Ah, tu aurais pu linker ce post sur Facebook. J'aurais cliqué "j'aime ça".
Quand à ce court présenté à La Semaine de la Critique, on discutait surtout avec les gars de H5 de la riposte des multiples marques incriminées et de l'idée que ceux qui auront vu "Logorama" risquent peut-être d'être des happy few. Le court va passer sur Canal Plus, mais après... quoiqu'il en soit, ils espèrent qu'il y ait jurisprudence, sur la base d'un "droit à la parodie non-lucrative".
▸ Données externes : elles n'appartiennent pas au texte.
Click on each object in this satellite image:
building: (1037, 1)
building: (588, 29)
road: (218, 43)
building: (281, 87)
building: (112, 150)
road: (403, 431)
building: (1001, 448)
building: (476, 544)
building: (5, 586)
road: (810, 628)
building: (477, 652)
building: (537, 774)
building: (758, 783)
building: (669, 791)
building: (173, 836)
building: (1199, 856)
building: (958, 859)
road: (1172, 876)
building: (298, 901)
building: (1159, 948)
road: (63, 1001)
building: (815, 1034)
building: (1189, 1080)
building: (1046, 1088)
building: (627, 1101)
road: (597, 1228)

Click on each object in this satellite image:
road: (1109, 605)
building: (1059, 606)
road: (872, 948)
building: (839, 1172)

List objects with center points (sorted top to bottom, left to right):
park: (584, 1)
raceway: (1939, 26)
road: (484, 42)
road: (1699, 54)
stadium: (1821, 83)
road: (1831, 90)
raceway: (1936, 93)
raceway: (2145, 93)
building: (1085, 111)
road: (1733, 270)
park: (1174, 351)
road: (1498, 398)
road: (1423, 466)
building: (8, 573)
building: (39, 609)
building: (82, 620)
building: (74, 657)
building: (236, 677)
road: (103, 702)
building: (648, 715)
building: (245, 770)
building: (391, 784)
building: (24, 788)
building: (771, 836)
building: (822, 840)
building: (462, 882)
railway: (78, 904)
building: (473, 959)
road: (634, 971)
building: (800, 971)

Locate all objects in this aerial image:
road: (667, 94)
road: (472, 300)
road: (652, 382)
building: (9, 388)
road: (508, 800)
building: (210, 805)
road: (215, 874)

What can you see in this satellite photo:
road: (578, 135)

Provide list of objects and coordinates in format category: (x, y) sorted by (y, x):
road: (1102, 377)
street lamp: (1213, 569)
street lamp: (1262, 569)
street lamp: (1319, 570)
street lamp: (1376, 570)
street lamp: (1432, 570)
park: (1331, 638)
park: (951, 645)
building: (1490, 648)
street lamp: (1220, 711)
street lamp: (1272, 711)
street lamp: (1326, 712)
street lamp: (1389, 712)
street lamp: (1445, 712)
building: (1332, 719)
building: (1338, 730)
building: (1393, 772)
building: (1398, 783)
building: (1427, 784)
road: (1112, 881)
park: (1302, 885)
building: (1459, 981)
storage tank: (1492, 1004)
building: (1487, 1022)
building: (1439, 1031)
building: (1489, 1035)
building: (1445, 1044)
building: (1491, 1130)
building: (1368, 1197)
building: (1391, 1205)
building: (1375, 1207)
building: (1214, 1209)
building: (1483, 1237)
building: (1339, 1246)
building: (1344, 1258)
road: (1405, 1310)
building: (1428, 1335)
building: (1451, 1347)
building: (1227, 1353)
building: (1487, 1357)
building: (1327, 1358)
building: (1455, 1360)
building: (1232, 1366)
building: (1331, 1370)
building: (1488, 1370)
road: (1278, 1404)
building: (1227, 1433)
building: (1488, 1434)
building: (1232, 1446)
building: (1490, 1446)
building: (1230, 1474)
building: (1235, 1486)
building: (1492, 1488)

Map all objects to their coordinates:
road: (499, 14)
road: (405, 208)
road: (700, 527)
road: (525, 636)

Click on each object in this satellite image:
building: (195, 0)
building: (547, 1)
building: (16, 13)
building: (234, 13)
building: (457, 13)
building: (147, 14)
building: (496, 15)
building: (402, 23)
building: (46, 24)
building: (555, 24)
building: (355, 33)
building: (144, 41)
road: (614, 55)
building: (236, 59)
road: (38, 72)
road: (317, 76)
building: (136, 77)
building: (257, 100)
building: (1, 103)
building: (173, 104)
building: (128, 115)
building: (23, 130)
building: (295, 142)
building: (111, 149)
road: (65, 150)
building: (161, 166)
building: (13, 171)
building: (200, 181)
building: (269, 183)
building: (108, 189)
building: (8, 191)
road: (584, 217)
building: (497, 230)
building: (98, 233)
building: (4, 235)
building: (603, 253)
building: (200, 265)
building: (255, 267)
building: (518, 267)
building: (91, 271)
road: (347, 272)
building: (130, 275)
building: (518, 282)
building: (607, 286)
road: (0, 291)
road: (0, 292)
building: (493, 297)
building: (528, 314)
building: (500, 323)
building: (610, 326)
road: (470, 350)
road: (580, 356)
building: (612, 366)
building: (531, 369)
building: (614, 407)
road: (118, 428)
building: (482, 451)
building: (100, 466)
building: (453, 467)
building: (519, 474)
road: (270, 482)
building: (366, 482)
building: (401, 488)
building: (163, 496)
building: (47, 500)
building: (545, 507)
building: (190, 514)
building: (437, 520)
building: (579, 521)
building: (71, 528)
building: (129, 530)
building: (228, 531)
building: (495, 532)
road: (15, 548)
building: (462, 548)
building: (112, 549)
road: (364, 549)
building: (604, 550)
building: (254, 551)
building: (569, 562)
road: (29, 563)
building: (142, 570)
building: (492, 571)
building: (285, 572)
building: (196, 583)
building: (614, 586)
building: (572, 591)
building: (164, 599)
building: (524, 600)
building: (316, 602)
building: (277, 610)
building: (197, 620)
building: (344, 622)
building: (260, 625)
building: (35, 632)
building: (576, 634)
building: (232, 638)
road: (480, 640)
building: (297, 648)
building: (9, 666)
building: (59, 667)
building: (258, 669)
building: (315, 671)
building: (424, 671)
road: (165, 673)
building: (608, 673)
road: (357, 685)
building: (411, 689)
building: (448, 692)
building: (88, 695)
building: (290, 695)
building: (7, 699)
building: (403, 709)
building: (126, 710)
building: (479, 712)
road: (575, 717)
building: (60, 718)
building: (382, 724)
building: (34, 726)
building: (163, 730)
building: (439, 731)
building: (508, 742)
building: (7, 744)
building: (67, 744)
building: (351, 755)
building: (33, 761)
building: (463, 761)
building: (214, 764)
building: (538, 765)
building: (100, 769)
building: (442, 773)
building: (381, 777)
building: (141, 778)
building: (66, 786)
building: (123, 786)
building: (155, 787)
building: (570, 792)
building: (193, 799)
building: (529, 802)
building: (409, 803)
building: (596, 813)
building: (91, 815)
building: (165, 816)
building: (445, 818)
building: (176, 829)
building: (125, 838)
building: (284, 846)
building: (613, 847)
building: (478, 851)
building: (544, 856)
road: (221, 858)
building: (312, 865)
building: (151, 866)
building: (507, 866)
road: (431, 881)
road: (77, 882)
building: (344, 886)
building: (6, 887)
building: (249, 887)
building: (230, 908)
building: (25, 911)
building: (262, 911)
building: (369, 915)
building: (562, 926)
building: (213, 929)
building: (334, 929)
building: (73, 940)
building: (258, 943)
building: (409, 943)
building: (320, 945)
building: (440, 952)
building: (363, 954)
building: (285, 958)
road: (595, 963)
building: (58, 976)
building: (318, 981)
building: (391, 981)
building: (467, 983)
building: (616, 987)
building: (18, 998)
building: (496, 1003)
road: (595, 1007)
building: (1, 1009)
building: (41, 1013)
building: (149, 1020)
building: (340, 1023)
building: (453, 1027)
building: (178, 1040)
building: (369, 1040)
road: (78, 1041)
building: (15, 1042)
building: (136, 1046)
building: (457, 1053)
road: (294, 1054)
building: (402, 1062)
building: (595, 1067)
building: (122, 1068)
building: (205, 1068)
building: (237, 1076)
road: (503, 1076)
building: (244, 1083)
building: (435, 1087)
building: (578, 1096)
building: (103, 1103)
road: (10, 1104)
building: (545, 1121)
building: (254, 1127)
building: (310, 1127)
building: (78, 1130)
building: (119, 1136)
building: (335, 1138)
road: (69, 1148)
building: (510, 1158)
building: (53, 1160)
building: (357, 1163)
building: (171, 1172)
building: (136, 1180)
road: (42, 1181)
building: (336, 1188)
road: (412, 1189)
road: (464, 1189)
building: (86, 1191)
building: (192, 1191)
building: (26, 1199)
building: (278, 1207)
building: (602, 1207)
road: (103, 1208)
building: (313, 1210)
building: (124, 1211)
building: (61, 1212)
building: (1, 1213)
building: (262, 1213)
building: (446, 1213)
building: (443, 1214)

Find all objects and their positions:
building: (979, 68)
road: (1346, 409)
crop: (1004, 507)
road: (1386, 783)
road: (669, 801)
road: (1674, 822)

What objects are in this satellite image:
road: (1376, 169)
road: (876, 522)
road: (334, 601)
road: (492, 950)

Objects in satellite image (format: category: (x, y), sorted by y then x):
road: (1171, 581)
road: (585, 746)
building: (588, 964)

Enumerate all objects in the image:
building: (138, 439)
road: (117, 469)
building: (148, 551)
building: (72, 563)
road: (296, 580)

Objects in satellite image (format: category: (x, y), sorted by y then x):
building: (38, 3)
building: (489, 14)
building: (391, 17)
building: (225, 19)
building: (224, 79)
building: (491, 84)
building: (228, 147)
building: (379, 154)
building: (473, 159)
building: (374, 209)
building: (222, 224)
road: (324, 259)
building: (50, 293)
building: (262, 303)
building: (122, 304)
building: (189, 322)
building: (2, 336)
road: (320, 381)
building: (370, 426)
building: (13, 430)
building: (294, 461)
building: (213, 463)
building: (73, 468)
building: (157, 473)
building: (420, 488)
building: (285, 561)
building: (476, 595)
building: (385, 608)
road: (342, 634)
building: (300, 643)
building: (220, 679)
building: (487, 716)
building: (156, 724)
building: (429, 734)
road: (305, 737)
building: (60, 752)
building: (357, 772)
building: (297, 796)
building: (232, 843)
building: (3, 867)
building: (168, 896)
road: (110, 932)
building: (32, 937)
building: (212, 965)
Dans le genre, vous ne trouverez pas inintéressantes les oeuvres de l'artiste Claude Closky
Merci, merci, les amis.
Quant à Claude Closky (dont je suis loin de connaître toute l'oeuvre, lui qui me paraît produire à un rythme hallucinant), je n'avais pas fait immédiatement le rapprochement, mais maintenant, ça me paraît évident. Lui aussi, d'ailleurs, me paraît être un enfant du Godard de "Pierrot le fou". Je m'étais d'ailleurs posé la question de savoir s'il avait eu des déboires avec les services juridiques des marques avec lesquelles il s'amusait. La question du "droit au détournement" serait-elle mieux admise dans la sphère de l'art contemporain que dans celle du cinéma ? Pense d'ailleurs que Logorama se destine autant, si ce n'est plus, aux centres d'art qu'aux salles de cinéma.